Aditya Birla Money has come out with its report on Index of Industrial Production (IIP) January 2012. According to the research firm the manufacturing sector which constitutes around 76% to industrial production has shown a strong rate of growth compared to previous year.

March 13, 2012 / 05:14 PM IST

Aditya Birla Money has come out with its report on Index of Industrial Production (IIP) January 2012. According to the research firm the manufacturing sector which constitutes around 76% to industrial production has shown a strong rate of growth compared to previous year.


The Index of Industrial Production (IIP) for the month of January 2012 recorded a growth of 6.80 per cent compared to 2.50 per cent in the month of December, 2011. This is quite higher than the market expectations of 2.10 per cent The IIP has indicated a growth of 7.50 per cent in January 2011. The Indices for the Mining, Manufacturing and Electricity sectors saw growth rates of (-) 2.70 per cent, 8.50 per cent and 3.20 per cent as compared to January 2011. The mining sector has shown negative rate of growth for sixth consecutive month reflecting the problems faced by the sector in regulatory and environmental approvals. The manufacturing sector which constitutes around 76% to industrial production has shown a strong rate of growth compared to previous year.

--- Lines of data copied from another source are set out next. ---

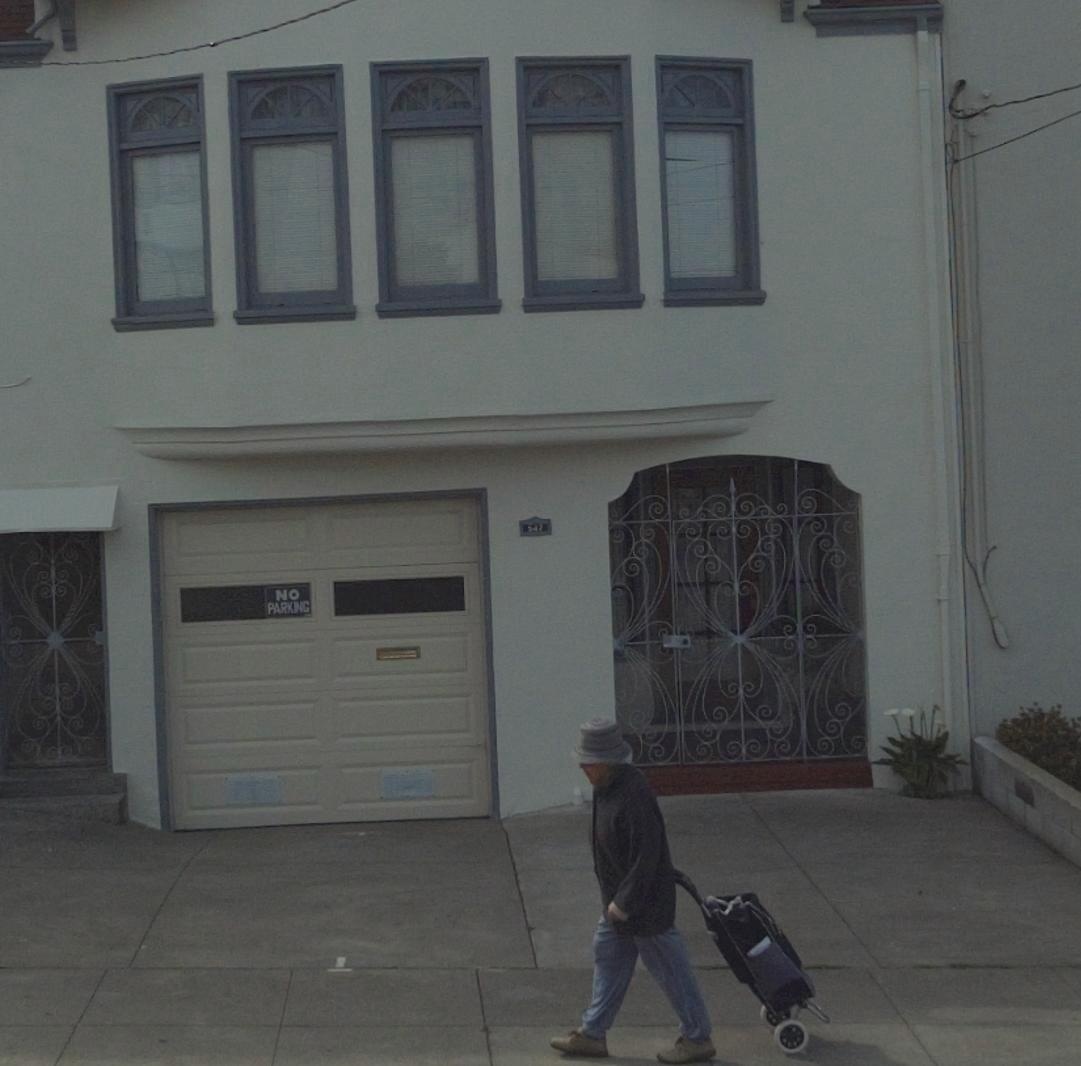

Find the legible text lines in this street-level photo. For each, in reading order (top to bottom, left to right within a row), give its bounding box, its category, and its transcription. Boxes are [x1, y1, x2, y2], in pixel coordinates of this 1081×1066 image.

[526, 523, 544, 533] StreetNumber: 547
[273, 587, 301, 603] None: NO
[266, 599, 311, 616] None: PARKING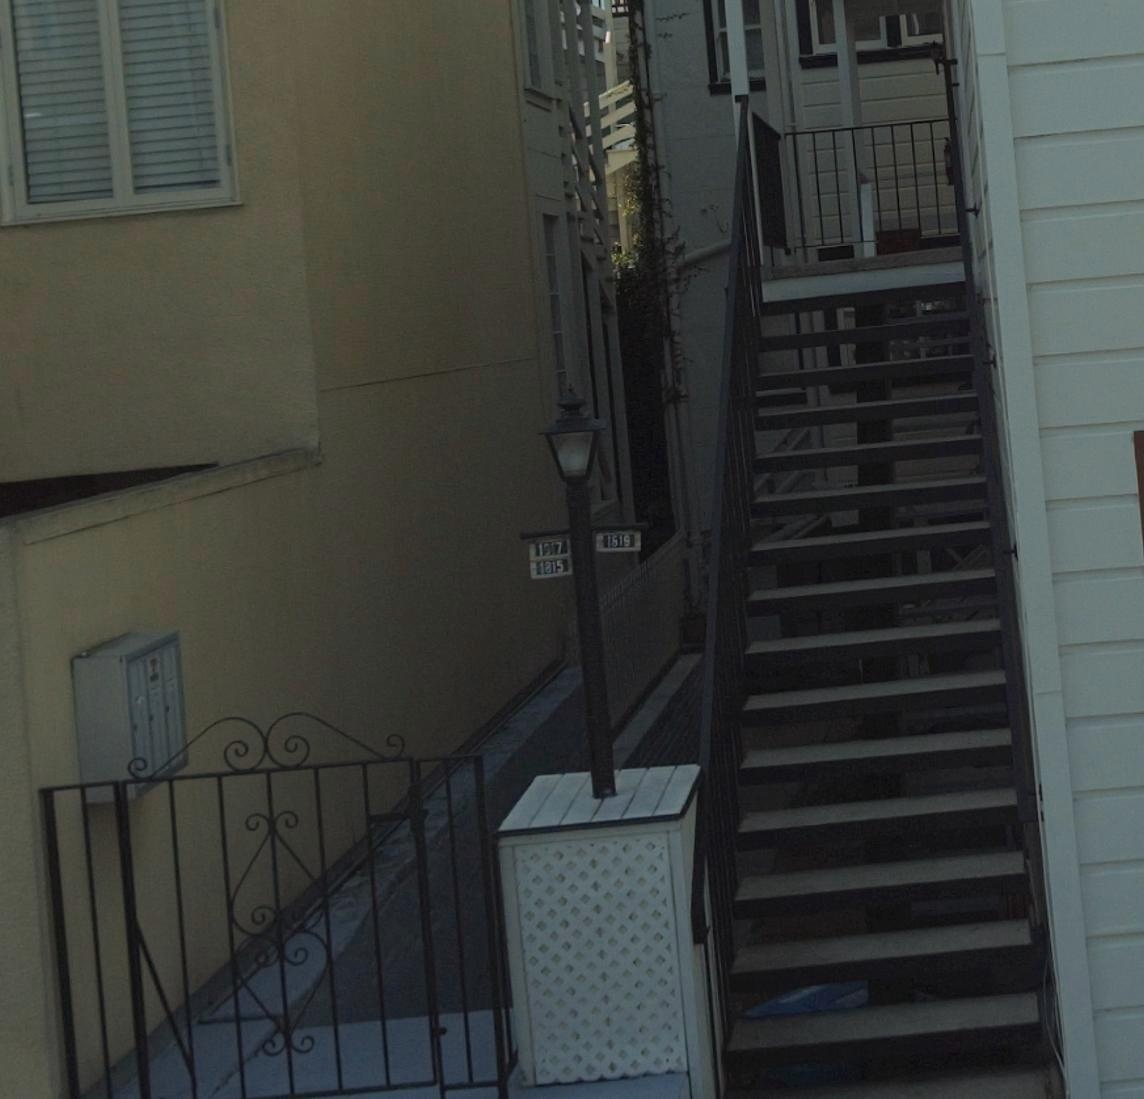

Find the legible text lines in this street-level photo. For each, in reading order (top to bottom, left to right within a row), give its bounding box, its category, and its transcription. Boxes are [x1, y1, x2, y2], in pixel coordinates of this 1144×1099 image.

[536, 540, 563, 558] StreetNumber: 1817
[606, 533, 630, 549] StreetNumber: 1819
[539, 559, 567, 575] StreetNumber: 1815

Consumer Goods and Consumer non-durables has shown very strong growth of 20.2 per cent and 42.1 per cent respectively, up from 10.2 per cent 14.0 per cent in the previous month. Food and beverages, a constituent of consumer non-durable, grew at 92 per cent year-on-year for the month of January 2012 and was responsible for strong growth in consumer non- durables. On the other hand consumer durables has shown a decline of -6.8 per cent down from 4.9 per cent in the previous month


Surprisingly the IIP number has shown better than expected growth. While strong growth in manufacturing shows strength in the economy the growth seems to be skewed towards a few sectors like consumer goods and consumer non-durables while sectors like consumer durables, capital goods and mining has shown negative growth. It is likely that this surge may not be maintained in the immediate term. Therefore, it may not be of any major import for policy making including the RBI stance for the upcoming monetary policy.